My wife, who accompanied me on the trip, quickly pooh-poohed the idea. Next in line in my lists of ideas generated from the trip is to write a book about the ecumenical equality between the Amish and Mormons.
It occurred to me while shopping at a small grocery store one evening while in Amish country. I was standing in line behind a Amish man at the check out counter. I glanced down at my cart and it looked typically Mormon to me. There were chocolate chip cookies, yogurt, Dr. Pepper, Doritos and Hershey bars.

I felt kind of ashamed of my grocery stash until I glanced at the Amish man and his shopping cart. I had expected to see alfalfa sprouts, tofu and whole wheat bread. Instead I saw a box of Fruit Loops and a package of Twinkies.

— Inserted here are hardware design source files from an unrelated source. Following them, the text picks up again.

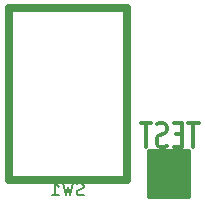
<source format=gbo>
G04 #@! TF.FileFunction,Legend,Bot*
%FSLAX46Y46*%
G04 Gerber Fmt 4.6, Leading zero omitted, Abs format (unit mm)*
G04 Created by KiCad (PCBNEW 4.0.1-stable) date 2/13/2016 8:52:59 PM*
%MOMM*%
G01*
G04 APERTURE LIST*
%ADD10C,0.150000*%
%ADD11C,0.304800*%
%ADD12C,0.381000*%
%ADD13C,0.650000*%
G04 APERTURE END LIST*
D10*
D11*
X18179143Y-11841238D02*
X17308286Y-11841238D01*
X17743715Y-13873238D02*
X17743715Y-11841238D01*
X16800286Y-12808857D02*
X16292286Y-12808857D01*
X16074572Y-13873238D02*
X16800286Y-13873238D01*
X16800286Y-11841238D01*
X16074572Y-11841238D01*
X15494000Y-13776476D02*
X15276286Y-13873238D01*
X14913429Y-13873238D01*
X14768286Y-13776476D01*
X14695715Y-13679714D01*
X14623143Y-13486190D01*
X14623143Y-13292667D01*
X14695715Y-13099143D01*
X14768286Y-13002381D01*
X14913429Y-12905619D01*
X15203715Y-12808857D01*
X15348857Y-12712095D01*
X15421429Y-12615333D01*
X15494000Y-12421810D01*
X15494000Y-12228286D01*
X15421429Y-12034762D01*
X15348857Y-11938000D01*
X15203715Y-11841238D01*
X14840857Y-11841238D01*
X14623143Y-11938000D01*
X14187714Y-11841238D02*
X13316857Y-11841238D01*
X13752286Y-13873238D02*
X13752286Y-11841238D01*
D12*
X16764000Y-17780000D02*
X16764000Y-16510000D01*
X16764000Y-14478000D02*
X16764000Y-17780000D01*
X16510000Y-14478000D02*
X16764000Y-14478000D01*
X16510000Y-18034000D02*
X16510000Y-14478000D01*
X17018000Y-18034000D02*
X16510000Y-18034000D01*
X17018000Y-14478000D02*
X17018000Y-18034000D01*
X16510000Y-14478000D02*
X17018000Y-14478000D01*
X16510000Y-18034000D02*
X16510000Y-14478000D01*
X16256000Y-18034000D02*
X16510000Y-18034000D01*
X16256000Y-17780000D02*
X16256000Y-18034000D01*
X16256000Y-14224000D02*
X16256000Y-17780000D01*
X16002000Y-14224000D02*
X16256000Y-14224000D01*
X16002000Y-18034000D02*
X16002000Y-14224000D01*
X15748000Y-18034000D02*
X16002000Y-18034000D01*
X15748000Y-14224000D02*
X15748000Y-18034000D01*
X16002000Y-14224000D02*
X15748000Y-14224000D01*
X15494000Y-14224000D02*
X16002000Y-14224000D01*
X15494000Y-18034000D02*
X15494000Y-14224000D01*
X15240000Y-18034000D02*
X15494000Y-18034000D01*
X15240000Y-14478000D02*
X15240000Y-18034000D01*
X14986000Y-14478000D02*
X15240000Y-14478000D01*
X14986000Y-18034000D02*
X14986000Y-14478000D01*
X14732000Y-18034000D02*
X14986000Y-18034000D01*
X14732000Y-14224000D02*
X14732000Y-18034000D01*
X13970000Y-18034000D02*
X13970000Y-14986000D01*
X17272000Y-18034000D02*
X13970000Y-18034000D01*
X17272000Y-14224000D02*
X17272000Y-18034000D01*
X13970000Y-14224000D02*
X17272000Y-14224000D01*
X13970000Y-17780000D02*
X13970000Y-14224000D01*
X14478000Y-17780000D02*
X13970000Y-17780000D01*
X14478000Y-14224000D02*
X14478000Y-17780000D01*
X14224000Y-14224000D02*
X14478000Y-14224000D01*
X14224000Y-17780000D02*
X14224000Y-14224000D01*
X13970000Y-17780000D02*
X14224000Y-17780000D01*
X13970000Y-14224000D02*
X13970000Y-17780000D01*
D13*
X2112000Y-16652000D02*
X2112000Y-2152000D01*
X2112000Y-2152000D02*
X12112000Y-2152000D01*
X12112000Y-2152000D02*
X12112000Y-16652000D01*
X2112000Y-16652000D02*
X12112000Y-16652000D01*
D10*
X8445333Y-17930762D02*
X8302476Y-17978381D01*
X8064380Y-17978381D01*
X7969142Y-17930762D01*
X7921523Y-17883143D01*
X7873904Y-17787905D01*
X7873904Y-17692667D01*
X7921523Y-17597429D01*
X7969142Y-17549810D01*
X8064380Y-17502190D01*
X8254857Y-17454571D01*
X8350095Y-17406952D01*
X8397714Y-17359333D01*
X8445333Y-17264095D01*
X8445333Y-17168857D01*
X8397714Y-17073619D01*
X8350095Y-17026000D01*
X8254857Y-16978381D01*
X8016761Y-16978381D01*
X7873904Y-17026000D01*
X7540571Y-16978381D02*
X7302476Y-17978381D01*
X7111999Y-17264095D01*
X6921523Y-17978381D01*
X6683428Y-16978381D01*
X5778666Y-17978381D02*
X6350095Y-17978381D01*
X6064381Y-17978381D02*
X6064381Y-16978381D01*
X6159619Y-17121238D01*
X6254857Y-17216476D01*
X6350095Y-17264095D01*
M02*

</source>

That's when I came up with my book idea. My wife quickly and quietly hinted to me that comparing Mormons and the Amish using me and the man at the check out counter as examples was not a good idea. She reminded me that I am probably not the most mainstream Mormon she knows and that the man in the black clothes and straw hat in front of me probably belonged to the re-organized break-away Fruit Loop branch of the Amish Church.

I Get Gettysburg


I blame it on a California high school education and ego-centric personality. I had read about Gettysburg. I had studied about Gettysburg. But I didn't really "Get Gettysburg" until last week while standing on the same battlefields where real men shed real blood.

The fact that one of those men was the grandfather of my mother-in-law and the great grandfather of my wife, made Gettysburg a very poignant, meaningful  and  reverent experience.
We had a nice visit to our Nation's Capitol except for a little frustration in finding the LDS Temple. Mormon map reading says that if you get on the beltway, you can't miss it.

Unfortunately, Alice, the affectionate name I gave the woman who kept giving me instructions from the GPS in our rental car, wasn't as well versed as I was in Mormon map reading.

She somehow calculated that the best route from our hotel in Alexandria to the D.C. Temple was through downtown D.C. during rush hour.traffic.

Trust me, this was not a poignant, meaningful and reverent experience.

It quickly became that way, however, upon arriving on the temple grounds.

In defense of women in general and especially the one barking out instructions from the GPS, my wife kindly reminded me that "Alice" might have actually been "Albert" with a Viennese Boys' Choir voice.